● TASK DIRECTIONS
An exact reprint of every record below is required, with the pictures left out.

● DATA PROVIDED
»»

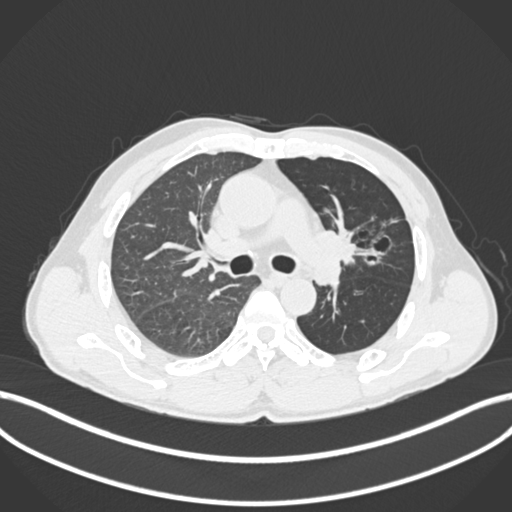
Chest CT, one axial slice; position 119 of 255 along the scan axis; reconstruction kernel B30f; lung window (W 1500 / L -600 HU); 1 mm slice thickness; 512 × 512 image matrix, field of view 400 × 400 mm. Patient: male, 57 years. From the clinical record (not read from this slice): clinical TNM (as recorded): T2b N0 M0.
Structures marked on this image (rectangle marked by the reading radiologist):
- lung tumour (recorded histology: squamous cell carcinoma): box from (x=318, y=224) to (x=367, y=269) px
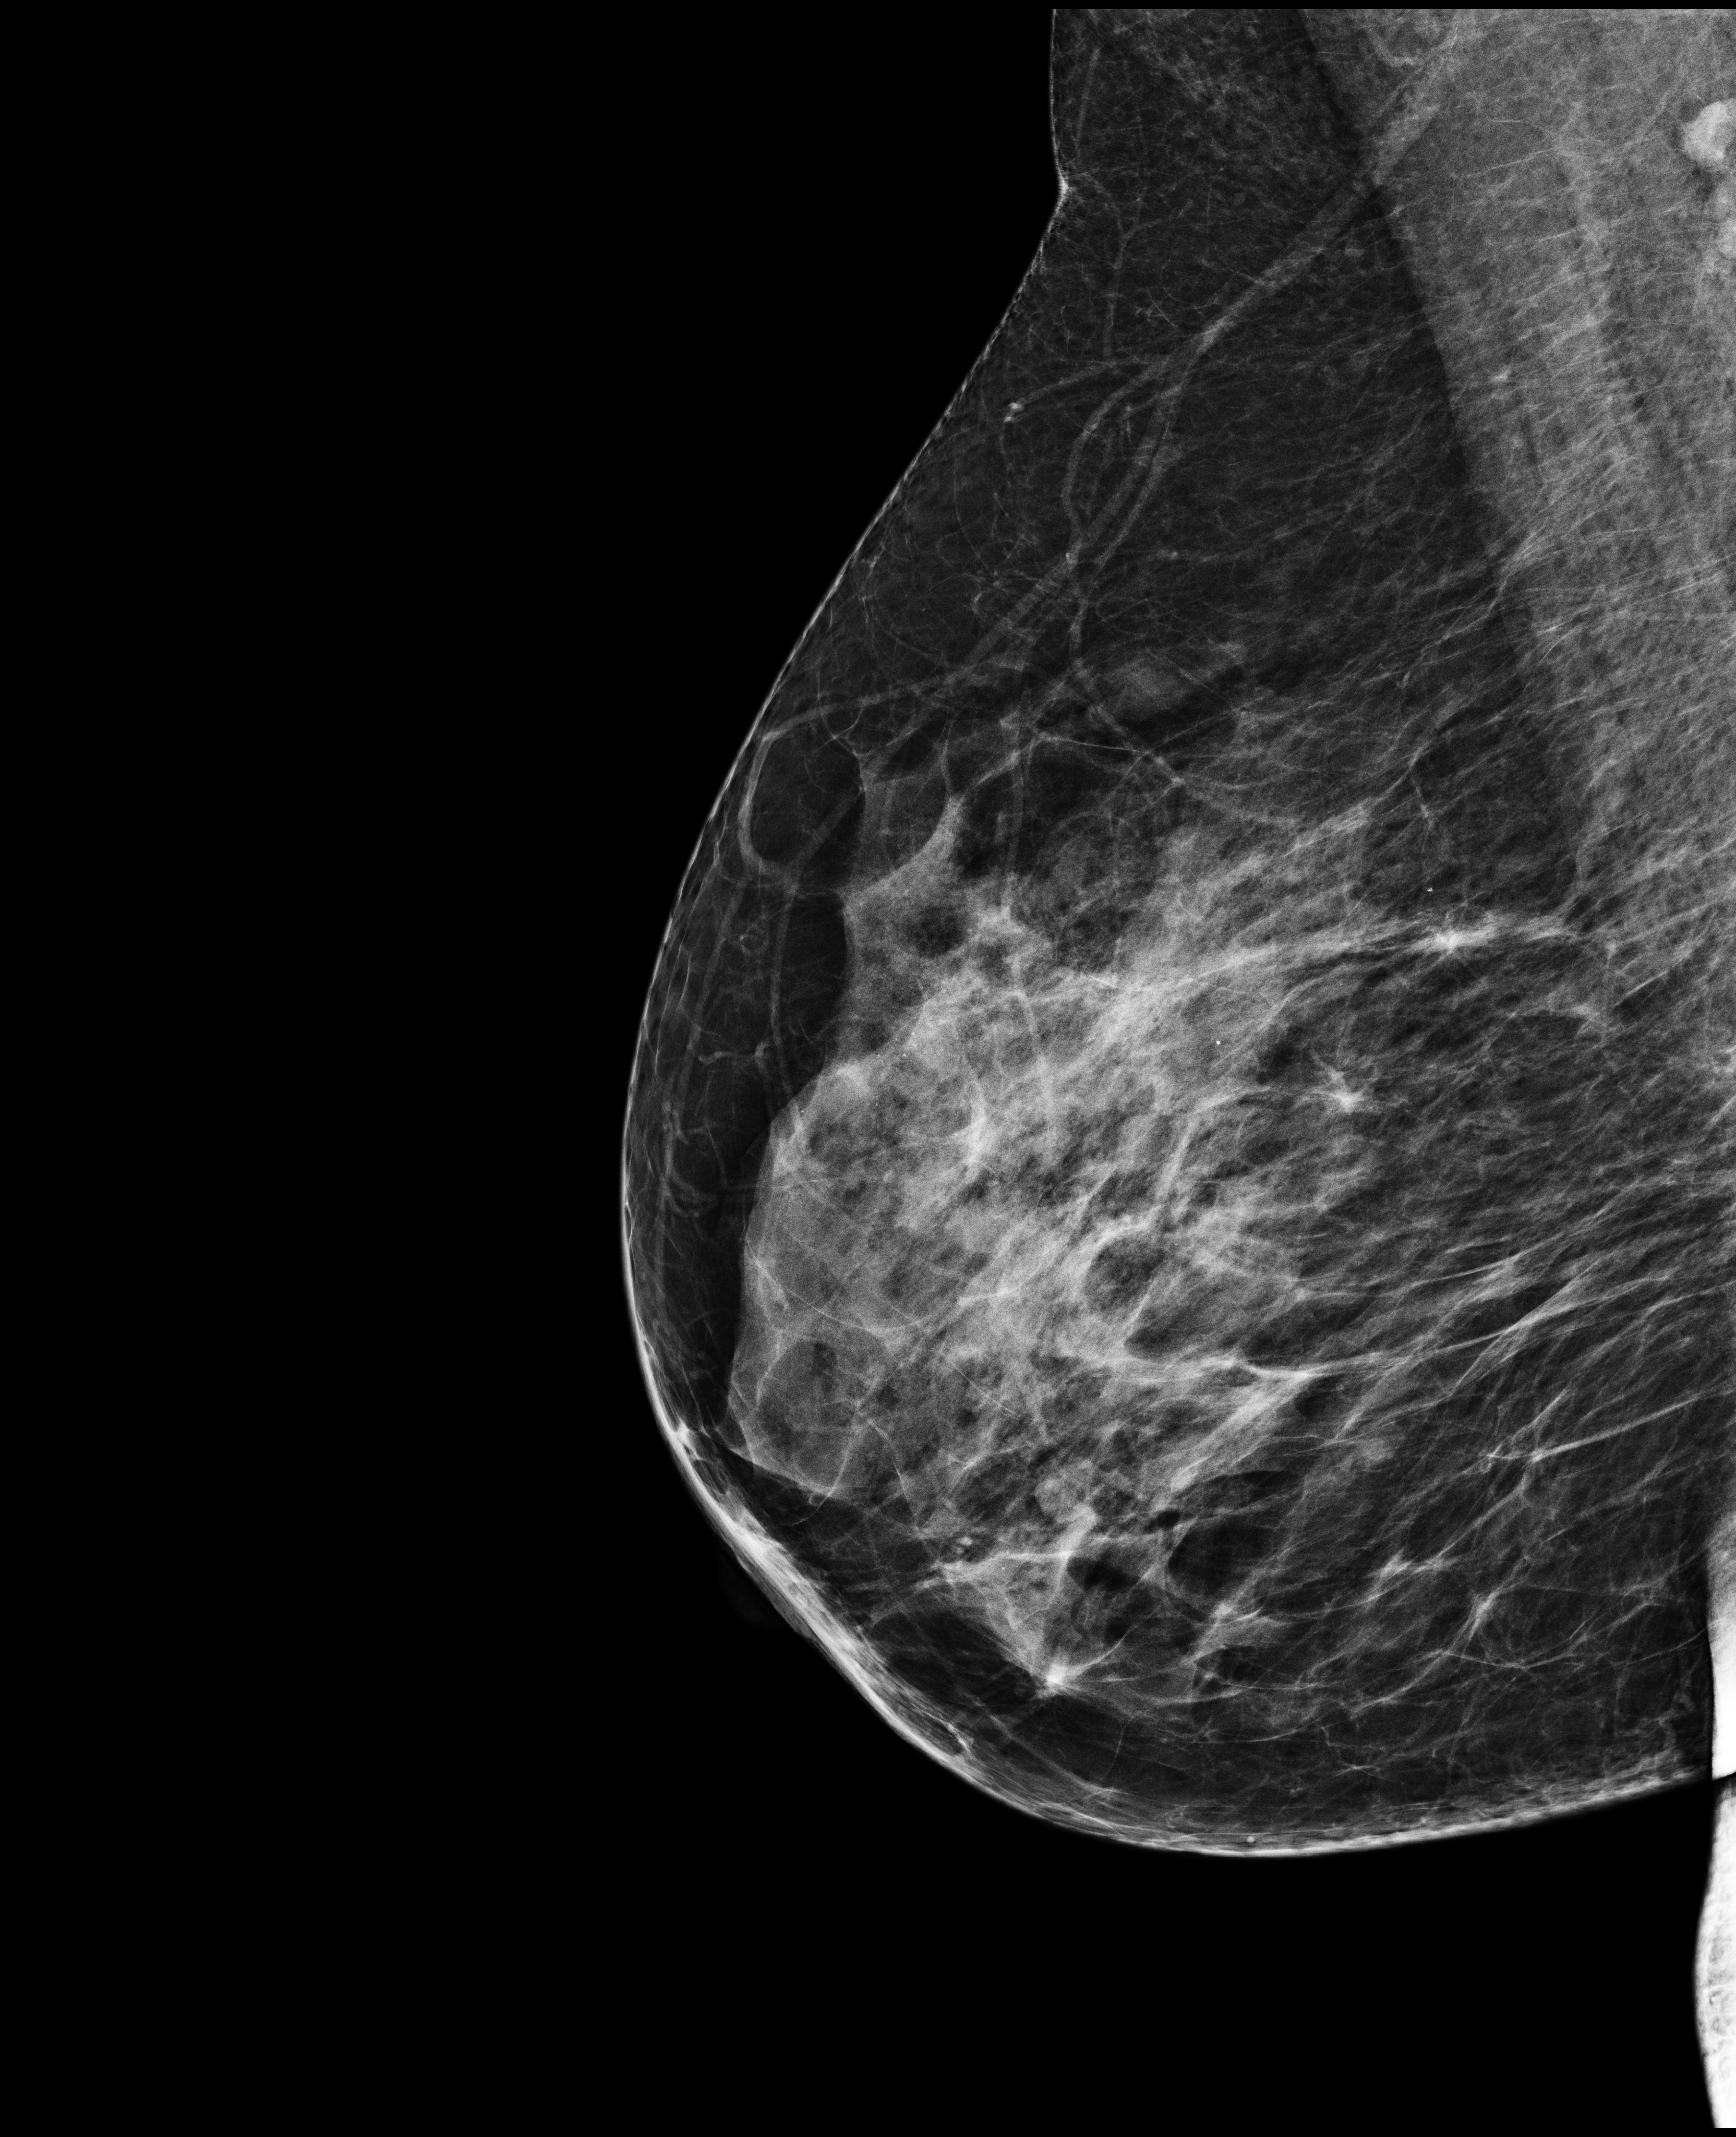
Full-field digital mammogram (FFDM), right breast, mediolateral oblique (MLO) view, annual screening mammography examination, system: Selenia Dimensions. Patient aged 48 years (female).
BI-RADS breast density category at the screening exam (both breasts, scale 1–4): 3. Final BI-RADS assessment for this screening round (tomosynthesis exam, both breasts): category 2. Recall: no recall after this screen.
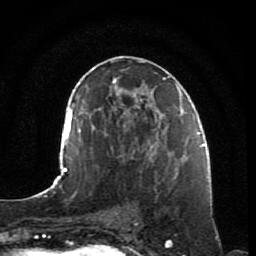
Breast MRI, one axial slice. Slice 42 of 80 in the series (ordered by position). Cropped to one breast. Dynamic contrast-enhanced series, time point 2 of 7 at this slice position (early post-contrast). 1.5 T. TE 2.5 ms, TR 5.3 ms. 256 × 256 image matrix, field of view 170 × 170 mm. Female patient.
Structures marked on this image (semi-automatically segmented with operator editing):
- enhancing-tissue mask used for the functional tumour volume (all voxels passing the contrast-enhancement thresholds inside the analysis volume; usually the tumour): bounding box (x1, y1, x2, y2) in pixels: (146, 153, 186, 248)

««

● TASK SOLUTION
Chest CT, one axial slice; position 119 of 255 along the scan axis; reconstruction kernel B30f; lung window (W 1500 / L -600 HU); 1 mm slice thickness; 512 × 512 image matrix, field of view 400 × 400 mm. Patient: male, 57 years. From the clinical record (not read from this slice): clinical TNM (as recorded): T2b N0 M0.
Structures marked on this image (rectangle marked by the reading radiologist):
- lung tumour (recorded histology: squamous cell carcinoma): box from (x=318, y=224) to (x=367, y=269) px
Full-field digital mammogram (FFDM), right breast, mediolateral oblique (MLO) view, annual screening mammography examination, system: Selenia Dimensions. Patient aged 48 years (female).
BI-RADS breast density category at the screening exam (both breasts, scale 1–4): 3. Final BI-RADS assessment for this screening round (tomosynthesis exam, both breasts): category 2. Recall: no recall after this screen.
Breast MRI, one axial slice. Slice 42 of 80 in the series (ordered by position). Cropped to one breast. Dynamic contrast-enhanced series, time point 2 of 7 at this slice position (early post-contrast). 1.5 T. TE 2.5 ms, TR 5.3 ms. 256 × 256 image matrix, field of view 170 × 170 mm. Female patient.
Structures marked on this image (semi-automatically segmented with operator editing):
- enhancing-tissue mask used for the functional tumour volume (all voxels passing the contrast-enhancement thresholds inside the analysis volume; usually the tumour): bounding box (x1, y1, x2, y2) in pixels: (146, 153, 186, 248)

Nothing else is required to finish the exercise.